[[ Given data open ]]

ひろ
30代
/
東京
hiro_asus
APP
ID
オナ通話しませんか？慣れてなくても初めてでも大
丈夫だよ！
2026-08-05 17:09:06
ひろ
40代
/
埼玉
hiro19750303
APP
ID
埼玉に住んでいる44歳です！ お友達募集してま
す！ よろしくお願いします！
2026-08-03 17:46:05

[[ Given data closed ]]

### What the exercise asks
The lines from the one containing "オナ通話しませんか？慣れてなくても初めてでも大" through the last line of the records are the answer; set them down exactly and add nothing.

### Expected answer
オナ通話しませんか？慣れてなくても初めてでも大
丈夫だよ！
2026-08-05 17:09:06
ひろ
40代
/
埼玉
hiro19750303
APP
ID
埼玉に住んでいる44歳です！ お友達募集してま
す！ よろしくお願いします！
2026-08-03 17:46:05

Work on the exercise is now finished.